It’s like the never ending story: the legitimate, albeit itinerant, government of Juan Guaidó has shown its good will by accepting to dialogue in Norway with representatives of the dictatorial criminal group that, although headed by Nicolás Maduro, takes its cues from Havana.

Hoping to advance his goals ─after failing to get the support of a privileged and terrified military caste─ Guaidó accepted to join the talks, while insisting on the need to form a transitional government to hold “really free” elections in which “all Venezuelans” would have the right to elect and be elected.

He has also emphasized that the process should have international supervision because, as he rightly said, the National Electoral Council is “kidnapped” by the Maduro regime.  Past experiences with these “dialogues” indicate that the good wishes of the democratic leader will come out of these talks just like that: mere wishful thinking.

Every time this happens ─ it happened during a dialogue sponsored by the Pope between Maduro and the Democratic Unity Table led by Henrique Capriles─  the discredited “socialist” mafia gets relief from international pressure, which in recent years has intensified and deepened, with increasing revelations about the Cuban intervention in Venezuela and the abuses and lies of the regime, even by media outlets that tend to be complacent with leftist dictatorships.

Now, Maduro and his acolytes are receiving an undeserved vote of confidence; governments and the media will offer them a break to “give dialogue a chance.” As if those who will “dialogue” with the envoys of Guaidó in Norway represent, not even a legitimate government, but a real government.

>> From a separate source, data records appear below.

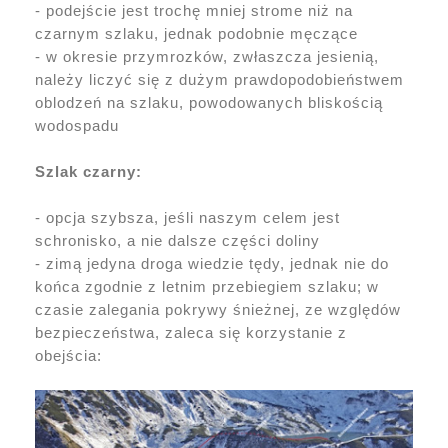
- podejście jest trochę mniej strome niż na
czarnym szlaku, jednak podobnie męczące
- w okresie przymrozków, zwłaszcza jesienią,
należy liczyć się z dużym prawdopodobieństwem
oblodzeń na szlaku, powodowanych bliskością
wodospadu
Szlak czarny:
- opcja szybsza, jeśli naszym celem jest
schronisko, a nie dalsze części doliny
- zimą jedyna droga wiedzie tędy, jednak nie do
końca zgodnie z letnim przebiegiem szlaku; w
czasie zalegania pokrywy śnieżnej, ze względów
bezpieczeństwa, zaleca się korzystanie z
obejścia:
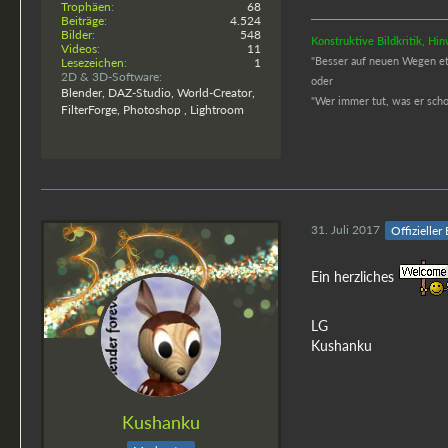
Trophäen
68
Beiträge
4.524
Bilder
548
Konstruktive Bildkritik, H
Videos
11
"Besser auf neuen Wegen etwa
Lesezeichen
1
2D & 3D-Software
oder
Blender, DAZ-Studio, World-Creator,
"
Wer immer tut, was er schon
FilterForge, Photoshop , Lightroom
31. Juli 2017
Offizieller
Ein herzliches
LG
Kushanku
Kushanku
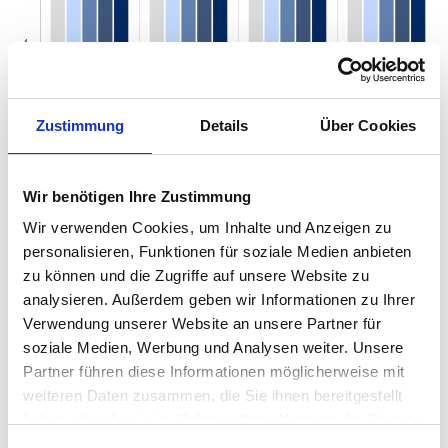
Zustimmung
Details
Über Cookies
Wir benötigen Ihre Zustimmung
Wir verwenden Cookies, um Inhalte und Anzeigen zu
Mietspiegel nach Baujahr pro qm 2026 in
personalisieren, Funktionen für soziale Medien anbieten
zu können und die Zugriffe auf unsere Website zu
Jever
analysieren. Außerdem geben wir Informationen zu Ihrer
Der Mietpreis einer Wohnung in Jever hängt von einer Vielzahl von
Verwendung unserer Website an unsere Partner für
Faktoren ab, und eines der entscheidenden Kriterien ist das
soziale Medien, Werbung und Analysen weiter. Unsere
Baujahr der Immobilie. Das Alter eines Gebäudes kann einen
Partner führen diese Informationen möglicherweise mit
erheblichen Einfluss auf den Mietpreis haben, da es wichtige
weiteren Daten zusammen, die Sie ihnen bereitgestellt
Informationen über den Zustand, die Ausstattung und die
haben oder die sie im Rahmen Ihrer Nutzung der Dienste
energetische Effizienz der Wohnung liefert. Von historischen
Altbauten mit ihrem besonderen Charme bis hin zu modernen
gesammelt haben.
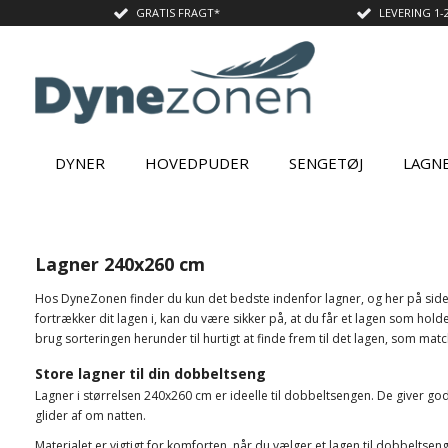
GRATIS FRAGT*
LEVERING 1-
DYNER
HOVEDPUDER
SENGETØJ
LAGN
Lagner 240x260 cm
Hos DyneZonen finder du kun det bedste indenfor lagner, og her på siden
fortrækker dit lagen i, kan du være sikker på, at du får et lagen som holde
brug sorteringen herunder til hurtigt at finde frem til det lagen, som mat
Store lagner til din dobbeltseng
Lagner i størrelsen 240x260 cm er ideelle til dobbeltsengen. De giver g
glider af om natten.
Materialet er vigtigt for komforten, når du vælger et lagen til dobbeltsen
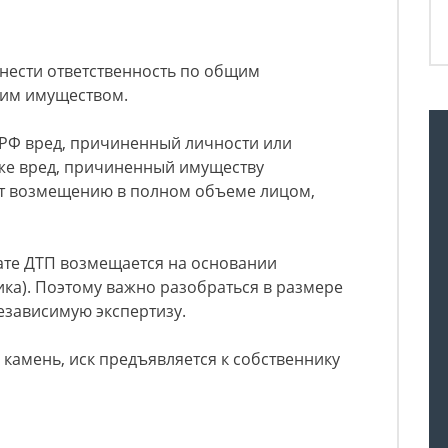
 нести ответственность по общим
воим имуществом.
К РФ вред, причиненный личности или
кже вред, причиненный имуществу
т возмещению в полном объеме лицом,
ате ДТП возмещается на основании
ка). Поэтому важно разобраться в размере
езависимую экспертизу.
 камень, иск предъявляется к собственнику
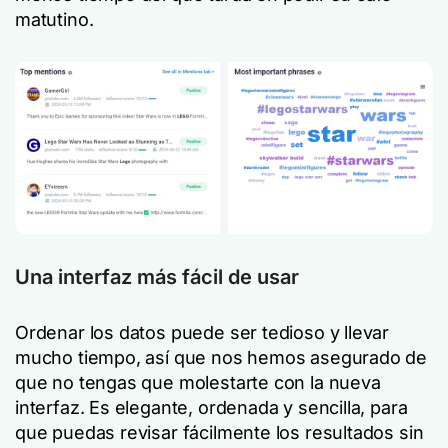
matutino.
Una interfaz más fácil de usar
Ordenar los datos puede ser tedioso y llevar
mucho tiempo, así que nos hemos asegurado de
que no tengas que molestarte con la nueva
interfaz. Es elegante, ordenada y sencilla, para
que puedas revisar fácilmente los resultados sin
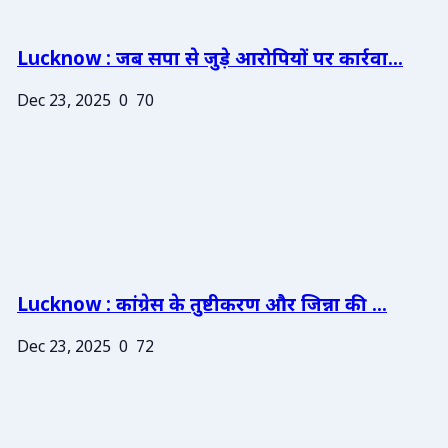
Lucknow : जब सपा से जुड़े आरोपियों पर कार्रवा...
Dec 23, 2025
0
70
Lucknow : कांग्रेस के तुष्टीकरण और जिन्ना की ...
Dec 23, 2025
0
72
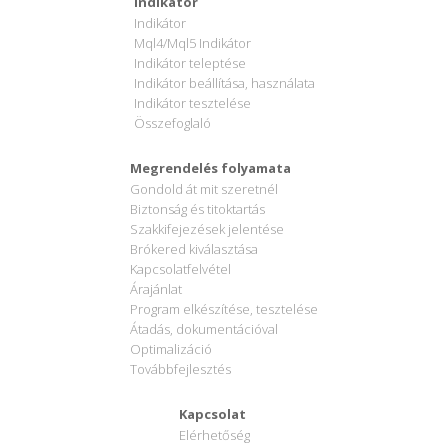
Indikátor
Indikátor
Mql4/Mql5 Indikátor
Indikátor teleptése
Indikátor beállítása, használata
Indikátor tesztelése
Összefoglaló
Megrendelés folyamata
Gondold át mit szeretnél
Biztonság és titoktartás
Szakkifejezések jelentése
Brókered kiválasztása
Kapcsolatfelvétel
Árajánlat
Program elkészítése, tesztelése
Átadás, dokumentációval
Optimalizáció
Továbbfejlesztés
Kapcsolat
Elérhetőség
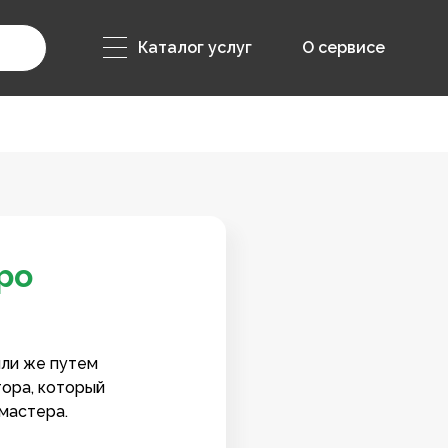
Каталог услуг
О сервисе
ро
или же путем
тора, который
мастера.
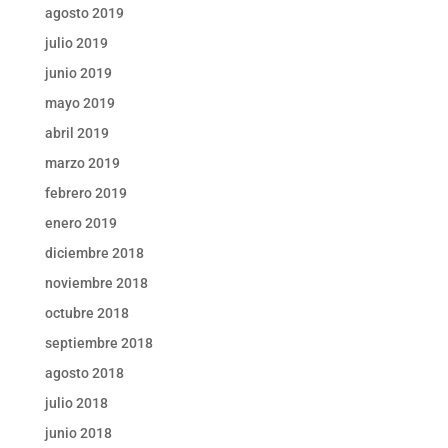
agosto 2019
julio 2019
junio 2019
mayo 2019
abril 2019
marzo 2019
febrero 2019
enero 2019
diciembre 2018
noviembre 2018
octubre 2018
septiembre 2018
agosto 2018
julio 2018
junio 2018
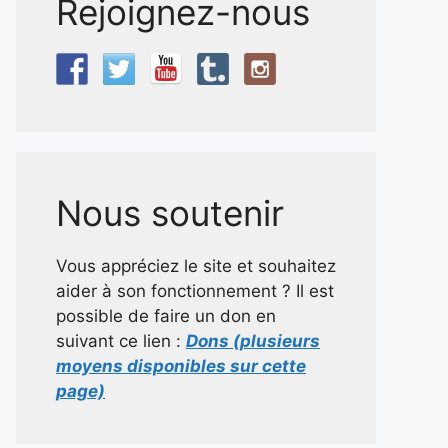
Rejoignez-nous
Nous soutenir
Vous appréciez le site et souhaitez
aider à son fonctionnement ? Il est
possible de faire un don en
suivant ce lien :
Dons (plusieurs
moyens disponibles sur cette
page)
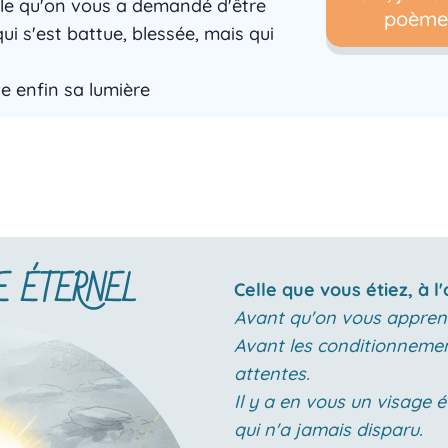
lle qu'on vous a demandé d'être
poème 
i s'est battue, blessée, mais qui
ve enfin sa lumière
E ÉTERNEL
Celle que vous étiez, à l'
Avant qu'on vous appren
Avant les conditionnemen
attentes.
Il y a en vous un visage é
qui n'a jamais disparu.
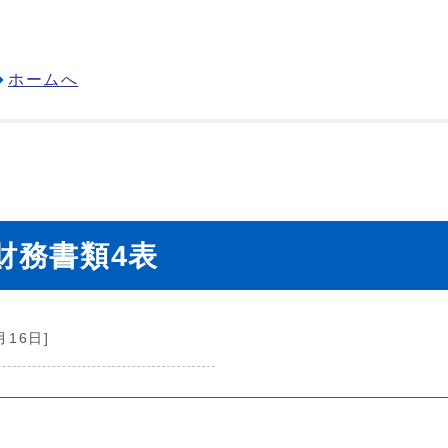
ホームへ
財務書類4表
月16日]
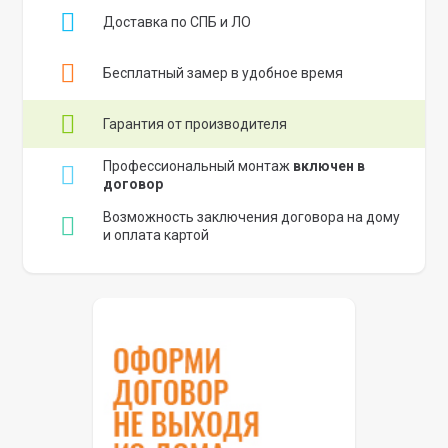
Доставка по СПБ и ЛО
Бесплатный замер в удобное время
Гарантия от производителя
Профессиональный монтаж
включен в
договор
Возможность заключения договора на дому
и оплата картой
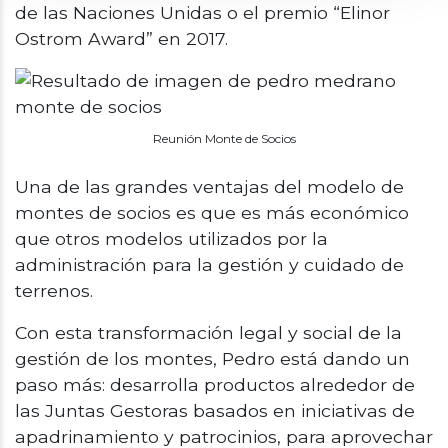
de las Naciones Unidas o el premio “Elinor
Ostrom Award” en 2017.
Reunión Monte de Socios
Una de las grandes ventajas del modelo de
montes de socios es que es más económico
que otros modelos utilizados por la
administración para la gestión y cuidado de
terrenos.
Con esta transformación legal y social de la
gestión de los montes, Pedro está dando un
paso más: desarrolla productos alrededor de
las Juntas Gestoras basados en iniciativas de
apadrinamiento y patrocinios, para aprovechar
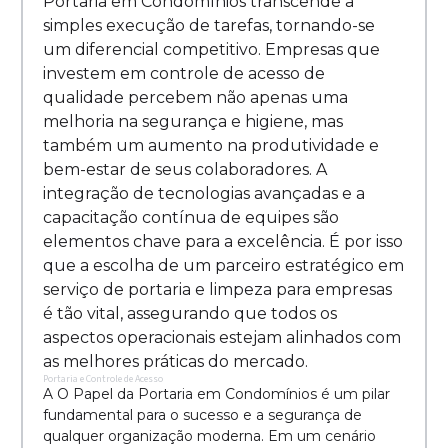
Portaria em Condomínios transcende a
simples execução de tarefas, tornando-se
um diferencial competitivo. Empresas que
investem em controle de acesso de
qualidade percebem não apenas uma
melhoria na segurança e higiene, mas
também um aumento na produtividade e
bem-estar de seus colaboradores. A
integração de tecnologias avançadas e a
capacitação contínua de equipes são
elementos chave para a excelência. É por isso
que a escolha de um parceiro estratégico em
serviço de portaria e limpeza para empresas
é tão vital, assegurando que todos os
aspectos operacionais estejam alinhados com
as melhores práticas do mercado.
Portaria e Controle de Acesso
A O Papel da Portaria em Condomínios é um pilar
fundamental para o sucesso e a segurança de
qualquer organização moderna. Em um cenário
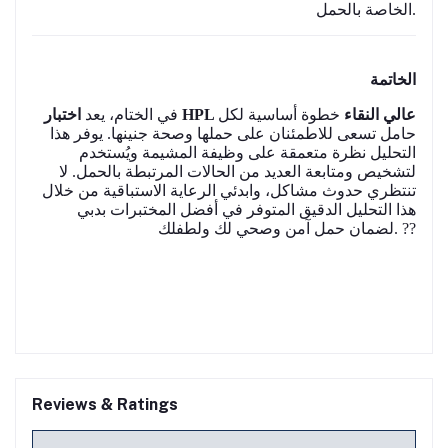
الخاصة بالحمل.
الخاتمة
اختبار HPL عالي النقاء
خطوة أساسية لكل
في الختام، يعد
حامل تسعى للاطمئنان على حملها وصحة جنينها. يوفر هذا
التحليل نظرة متعمقة على وظيفة المشيمة ويُستخدم
لتشخيص ومتابعة العديد من الحالات المرتبطة بالحمل. لا
تنتظري حدوث مشاكل، وابدئي الرعاية الاستباقية من خلال
هذا التحليل الدقيق المتوفر في أفضل المختبرات بدبي
لضمان حمل آمن وصحي لك ولطفلك. ??
Reviews & Ratings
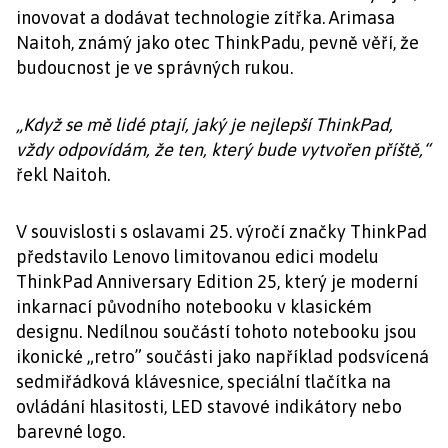
inovovat a dodávat technologie zítřka. Arimasa
Naitoh, známý jako otec ThinkPadu, pevně věří, že
budoucnost je ve správných rukou.
„Když se mě lidé ptají, jaký je nejlepší ThinkPad,
vždy odpovídám, že ten, který bude vytvořen příště,“
řekl Naitoh.
V souvislosti s oslavami 25. výročí značky ThinkPad
představilo Lenovo limitovanou edici modelu
ThinkPad Anniversary Edition 25, který je moderní
inkarnací původního notebooku v klasickém
designu. Nedílnou součástí tohoto notebooku jsou
ikonické „retro” součásti jako například podsvícená
sedmiřádková klávesnice, speciální tlačítka na
ovládání hlasitosti, LED stavové indikátory nebo
barevné logo.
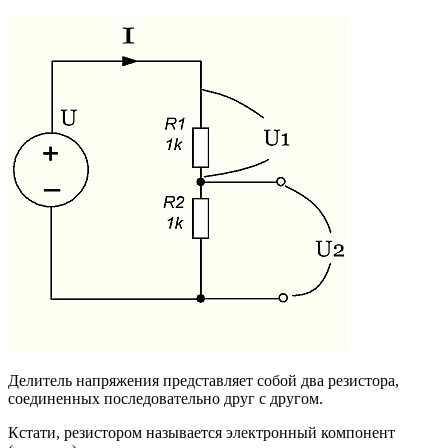
Делитель напряжения представляет собой два резистора,
соединенных последовательно друг с другом.
Кстати, резистором называется электронный компонент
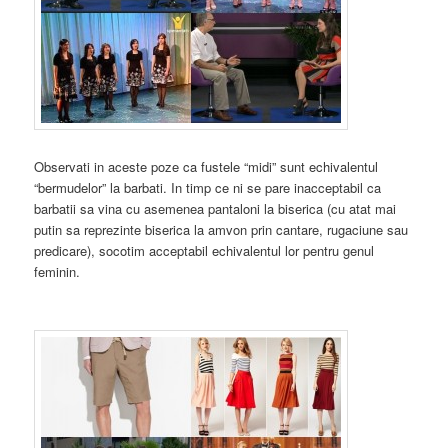
Observati in aceste poze ca fustele “midi” sunt echivalentul
“bermudelor” la barbati. In timp ce ni se pare inacceptabil ca
barbatii sa vina cu asemenea pantaloni la biserica (cu atat mai
putin sa reprezinte biserica la amvon prin cantare, rugaciune sau
predicare), socotim acceptabil echivalentul lor pentru genul
feminin.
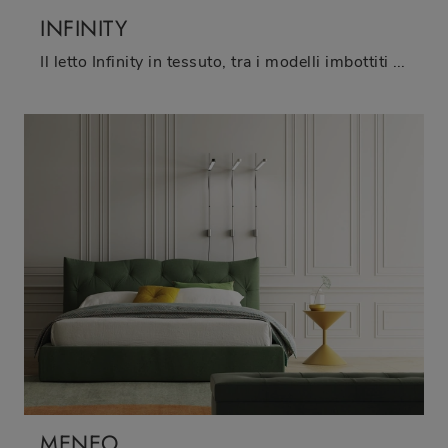
INFINITY
Il letto Infinity in tessuto, tra i modelli imbottiti matrimoniali design di Biba Salotti, è perfetto per garantirti il riposo migliore.
MENEO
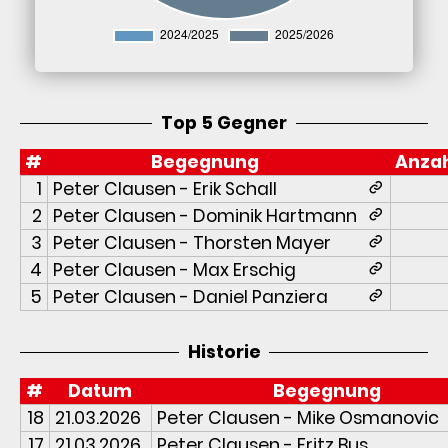
Top 5 Gegner
#
Begegnung
Anza
1
Peter Clausen - Erik Schall
2
Peter Clausen - Dominik Hartmann
3
Peter Clausen - Thorsten Mayer
4
Peter Clausen - Max Erschig
5
Peter Clausen - Daniel Panziera
Historie
#
Datum
Begegnung
18
21.03.2026
Peter Clausen - Mike Osmanovic
17
21.03.2026
Peter Clausen - Fritz Bus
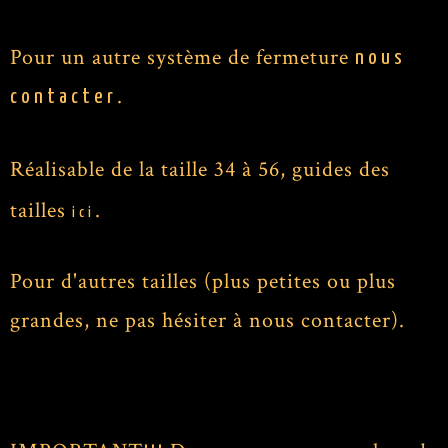
Pour un autre système de fermeture
nous
.
contacter
Réalisable de la taille 34 à 56, guides des
tailles
.
ici
Pour d'autres tailles (plus petites ou plus
grandes, ne pas hésiter à nous contacter).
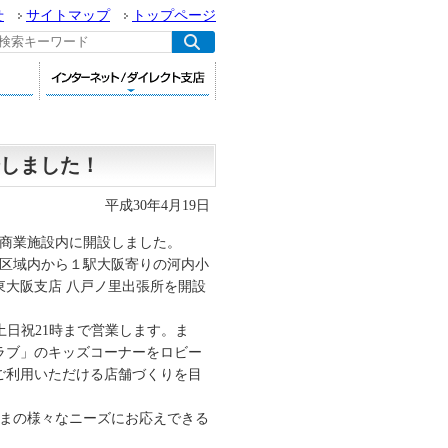
せ
サイトマップ
トップページ
しました！
平成30年4月19日
合商業施設内に開設しました。
発区域内から１駅大阪寄りの河内小
大阪支店 八戸ノ里出張所を開設
土日祝21時まで営業します。ま
ラブ」のキッズコーナーをロビー
ご利用いただける店舗づくりを目
さまの様々なニーズにお応えできる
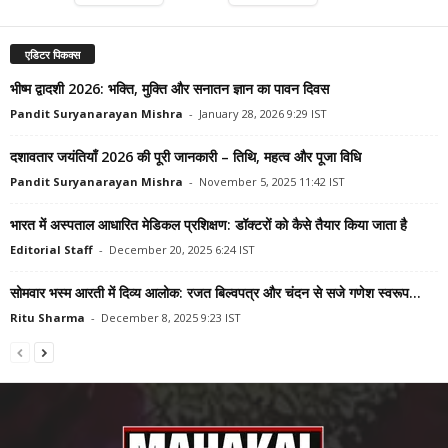
एडिटर पिकक्स
भीष्म द्वादशी 2026: भक्ति, मुक्ति और सनातन ज्ञान का पावन दिवस
Pandit Suryanarayan Mishra
-
January 28, 2026 9:29 IST
दशावतार जयंतियाँ 2026 की पूरी जानकारी – तिथि, महत्व और पूजा विधि
Pandit Suryanarayan Mishra
-
November 5, 2025 11:42 IST
भारत में अस्पताल आधारित मेडिकल प्रशिक्षण: डॉक्टरों को कैसे तैयार किया जाता है
Editorial Staff
-
December 20, 2025 6:24 IST
सोमवार भस्म आरती में दिव्य आलोक: रजत बिल्वपत्र और चंदन से सजे गणेश स्वरूप...
Ritu Sharma
-
December 8, 2025 9:23 IST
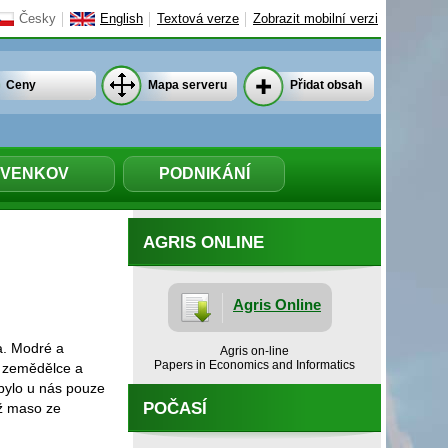
Česky
English
Textová verze
Zobrazit mobilní verzi
Ceny
Mapa serveru
Přidat obsah
VENKOV
PODNIKÁNÍ
AGRIS ONLINE
Agris Online
a. Modré a
Agris on-line
Papers in Economics and Informatics
o zemědělce a
 bylo u nás pouze
POČASÍ
iž maso ze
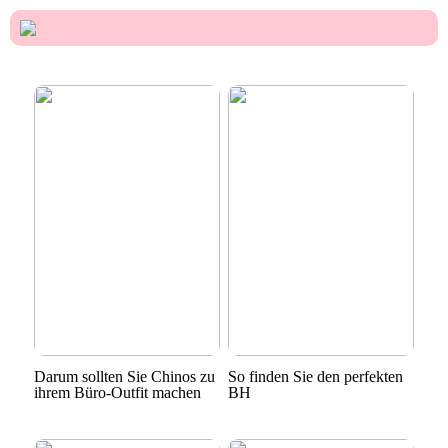
Darum sollten Sie Chinos zu
So finden Sie den perfekten
ihrem Büro-Outfit machen
BH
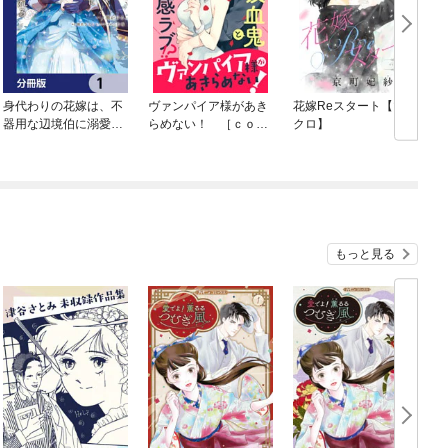
身代わりの花嫁は、不
ヴァンパイア様があき
花嫁Reスタート【マイ
L
器用な辺境伯に溺愛さ
らめない！ ［ｃｏｍ
クロ】
れる【分冊版】
ｉｃ ｔｉｎｔ］分冊
版
もっと見る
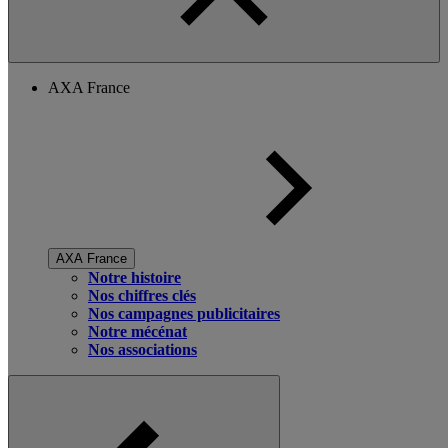
AXA France
AXA France
Notre histoire
Nos chiffres clés
Nos campagnes publicitaires
Notre mécénat
Nos associations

Because, what it is, as a five-year long investigation released last week concludes, is a BOLIVARIAN JOINT CRIMINAL ENTERPRISE, which is the key to the survival of the regime notwithstanding the continuous fall of Venezuela’s oil production and its economic contraction, estimated at 50%. 

According to the study by IBI consultants and the U.S. Institute for National Security Studies, this criminal entity comprises a clandestine network of allied companies, regional structures and historically linked individuals in which Cuba, Nicaragua, Bolivia, Suriname, El Salvador and ─until recently Rafael Correa’s─ Ecuador are all involved. It projects its illegal activities on a global scale, from El Salvador to the United States, from Russia to Hong Kong.

Its illicit multibillion portfolio includes, in addition to the well-known drug trade, spurious oil sales, megaprojects of infrastructure and loans; illegal gold mining; exchange rate manipulation; and money laundering through chain-transfering of money from one bank to another. Pawns of this criminal activity are groups like the Colombian FARC and ELN as well as the infamous Venezuelan “colectivos”.

President Guaidó must bear in mind what species of interlocutors his government will be dealing with in Norway. He should not pin his hopes nor waste his time on a “dialogue” that in the end will benefit no one else than the Bolivarian joint criminal enterprise.

And although Cuba does not appear at this time as a co-sponsor of the talks, because it would readily give the impression that the cat has been commissioned to look after the canary, Guaidó can rest assured that the government envoys to Oslo will stick closely, just as Maduro does in Caracas, to a script thoroughly redacted, reviewed and approved in Havana by the real bosses of this transnational criminal enterprise.